Indeed, Jefferson correctly described the situation in the United States of America today. Jefferson continued, his warning concerning our flawed Constitution,

Our judges are as honest as other men and not more so. They have with others the same passions for party, for power, and the privilege of their corps (the judiciary).

In a 1987 New York Times article titled, “Notes on Bicentennial,” the Bicentennial of the Constitutional Convention, by Stuart Taylor Jr., Taylor quoted Thurgood Marshall from a speech he gave in Hawaii where Marshall said the following:

“I do not believe that the meaning of the Constitution was forever “fixed” at the Philadelphia convention…. Nor do I find the wisdom, foresight and sense of justice exhibited by the framers particularly profound. To the contrary, the government they devised was defective from the start, requiring several amendments, the Civil War and momentous social transformation to attain the system of constitutional government and its respect for the individual freedoms and human rights, we hold as fundamental today.”

Marshall discredited the Framers’ “foresight and sense of justice” when he disregarded the amendment process outlined in Article V as “foresight and sense of justice.” On the contrary, the Framers understood that change was inevitable and provided for a mechanism to update the Constitution. Progressives believe the Constitutional Amendment process is too cumbersome; and judges should just render decisions that change the “law” to match their idea of what “law” should be not what the constitution allows. Marshall’s condescending tone toward the Constitution’s Framers was amplified when he also said “nor would they have accepted… a woman and the descendant of an African slave” as Justices on the Supreme Court. Marshall’s disdain for the text of the Constitution and the the Framers “foresight and sense of justice” is typical for progressive judges at every level in our nation today.

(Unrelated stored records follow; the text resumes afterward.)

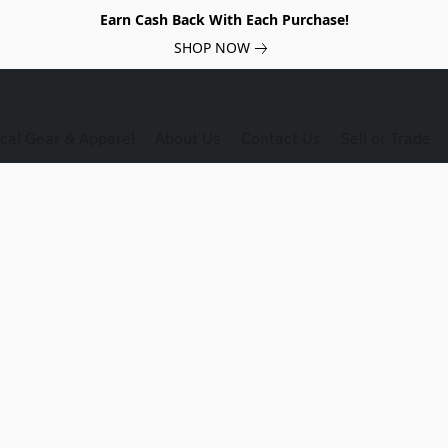
Earn Cash Back With Each Purchase!
SHOP NOW
ical Gear & Apparel
About Us
Contact Us
Sell or Trade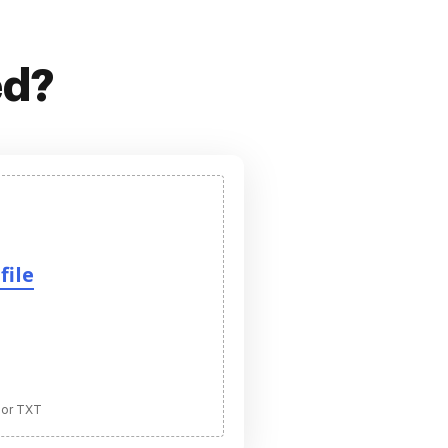
ed?
file
 or TXT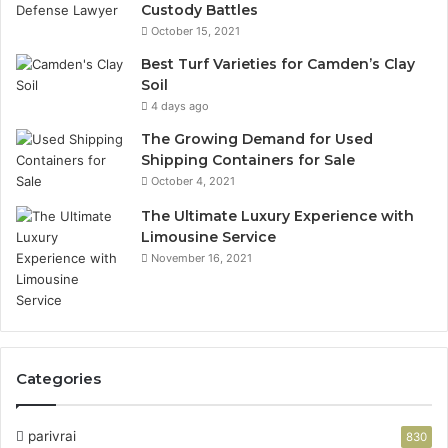
Custody Battles
October 15, 2021
Best Turf Varieties for Camden’s Clay
Soil
4 days ago
The Growing Demand for Used
Shipping Containers for Sale
October 4, 2021
The Ultimate Luxury Experience with
Limousine Service
November 16, 2021
Categories
parivrai
830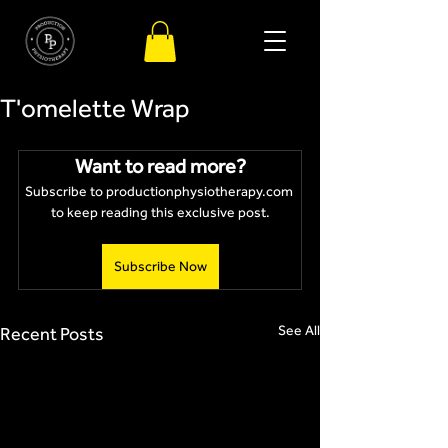
T'omelette Wrap
Want to read more?
Subscribe to productionphysiotherapy.com 
to keep reading this exclusive post.
Subscribe Now
See All
Recent Posts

The facts; that we now view judges as liberals, moderates, or conservatives; conduct vehement partisan arguments about conformation of judges in the Senate; and sight the party affiliation of the presidents nominating judges; validate Jefferson’s fears about judges, the federal courts at all levels, and state judicial systems. Indeed, George Washington, the Father of our Country and our first President, shared similar concerns about potential problems related to political parties in his farewell address to the nation.

It is my contention that the concept, of the Constitution, Bill of Rights, and Amendments formulate the basis for governance in our country today, is a modern myth. Rather than holding up a copy of the Constitution claiming it as their guide for governance, politicians should drive a semi-truck full of judicial opinions into the venue where they are speaking, open the trailer doors, and point the piles of paper containing judicial opinions as their basis for governance. Under the current system, precedent, the opinion of judges, new societal mores, and new insights of judges into the meaning of our constitutions and bills of rights are now the basis of the rule of law in the United States of America and all 50 states. The actual constitutions are, in practice, almost meaningless.

The legislative branch of the federal government has failed to utilize the constitutional process of impeachment of federal judges who failed to rule on the constitutionality of law based on the manifest tenor of the Constitution. Unfortunately, the Constitution provides no other remedy to protect We the People from the federal courts in this situation. Solving this problem would require a Constitutional Amendment.

Therefore, it is my opinion that,

“We the people of the United States of America live under a flawed constitution lacking executive or legislative checks or balances on judicial decisions in which judges no longer follow constitutional original intent in their rulings.”